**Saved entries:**
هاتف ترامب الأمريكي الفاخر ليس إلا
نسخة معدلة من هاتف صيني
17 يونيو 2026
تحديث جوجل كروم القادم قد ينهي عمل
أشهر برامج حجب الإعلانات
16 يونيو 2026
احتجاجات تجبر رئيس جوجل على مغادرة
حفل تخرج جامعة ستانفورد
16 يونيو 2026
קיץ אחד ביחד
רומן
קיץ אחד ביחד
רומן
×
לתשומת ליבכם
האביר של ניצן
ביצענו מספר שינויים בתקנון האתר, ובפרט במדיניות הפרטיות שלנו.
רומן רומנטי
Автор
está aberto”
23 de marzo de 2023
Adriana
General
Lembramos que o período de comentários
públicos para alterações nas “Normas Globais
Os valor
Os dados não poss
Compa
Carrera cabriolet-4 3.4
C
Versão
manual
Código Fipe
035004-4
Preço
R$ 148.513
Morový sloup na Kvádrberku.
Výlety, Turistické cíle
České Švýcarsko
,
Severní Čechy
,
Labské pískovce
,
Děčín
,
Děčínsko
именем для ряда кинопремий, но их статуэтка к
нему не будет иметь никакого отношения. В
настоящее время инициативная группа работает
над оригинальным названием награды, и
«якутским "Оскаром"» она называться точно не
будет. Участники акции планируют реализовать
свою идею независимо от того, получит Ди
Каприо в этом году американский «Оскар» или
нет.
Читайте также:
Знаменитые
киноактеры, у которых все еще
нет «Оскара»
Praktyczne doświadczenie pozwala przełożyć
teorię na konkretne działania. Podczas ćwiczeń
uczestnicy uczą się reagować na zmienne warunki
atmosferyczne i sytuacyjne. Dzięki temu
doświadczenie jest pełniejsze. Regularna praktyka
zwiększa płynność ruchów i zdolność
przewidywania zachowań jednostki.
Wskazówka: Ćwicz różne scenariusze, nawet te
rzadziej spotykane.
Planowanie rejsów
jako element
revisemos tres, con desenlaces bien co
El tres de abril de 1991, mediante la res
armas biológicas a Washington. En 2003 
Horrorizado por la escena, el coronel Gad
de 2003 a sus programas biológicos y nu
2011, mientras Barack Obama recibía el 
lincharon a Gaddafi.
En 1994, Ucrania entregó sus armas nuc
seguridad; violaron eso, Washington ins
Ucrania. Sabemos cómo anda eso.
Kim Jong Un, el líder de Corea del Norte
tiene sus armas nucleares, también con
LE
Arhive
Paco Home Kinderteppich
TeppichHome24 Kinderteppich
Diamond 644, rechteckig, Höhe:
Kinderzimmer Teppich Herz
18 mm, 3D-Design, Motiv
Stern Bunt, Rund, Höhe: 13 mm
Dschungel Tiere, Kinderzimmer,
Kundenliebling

**Your task:** What you return should be the lines from the start of the data through the line with "называться точно не", quoted exactly and nothing more.

**Solution to this problem:**
هاتف ترامب الأمريكي الفاخر ليس إلا
نسخة معدلة من هاتف صيني
17 يونيو 2026
تحديث جوجل كروم القادم قد ينهي عمل
أشهر برامج حجب الإعلانات
16 يونيو 2026
احتجاجات تجبر رئيس جوجل على مغادرة
حفل تخرج جامعة ستانفورد
16 يونيو 2026
קיץ אחד ביחד
רומן
קיץ אחד ביחד
רומן
×
לתשומת ליבכם
האביר של ניצן
ביצענו מספר שינויים בתקנון האתר, ובפרט במדיניות הפרטיות שלנו.
רומן רומנטי
Автор
está aberto”
23 de marzo de 2023
Adriana
General
Lembramos que o período de comentários
públicos para alterações nas “Normas Globais
Os valor
Os dados não poss
Compa
Carrera cabriolet-4 3.4
C
Versão
manual
Código Fipe
035004-4
Preço
R$ 148.513
Morový sloup na Kvádrberku.
Výlety, Turistické cíle
České Švýcarsko
,
Severní Čechy
,
Labské pískovce
,
Děčín
,
Děčínsko
именем для ряда кинопремий, но их статуэтка к
нему не будет иметь никакого отношения. В
настоящее время инициативная группа работает
над оригинальным названием награды, и
«якутским "Оскаром"» она называться точно не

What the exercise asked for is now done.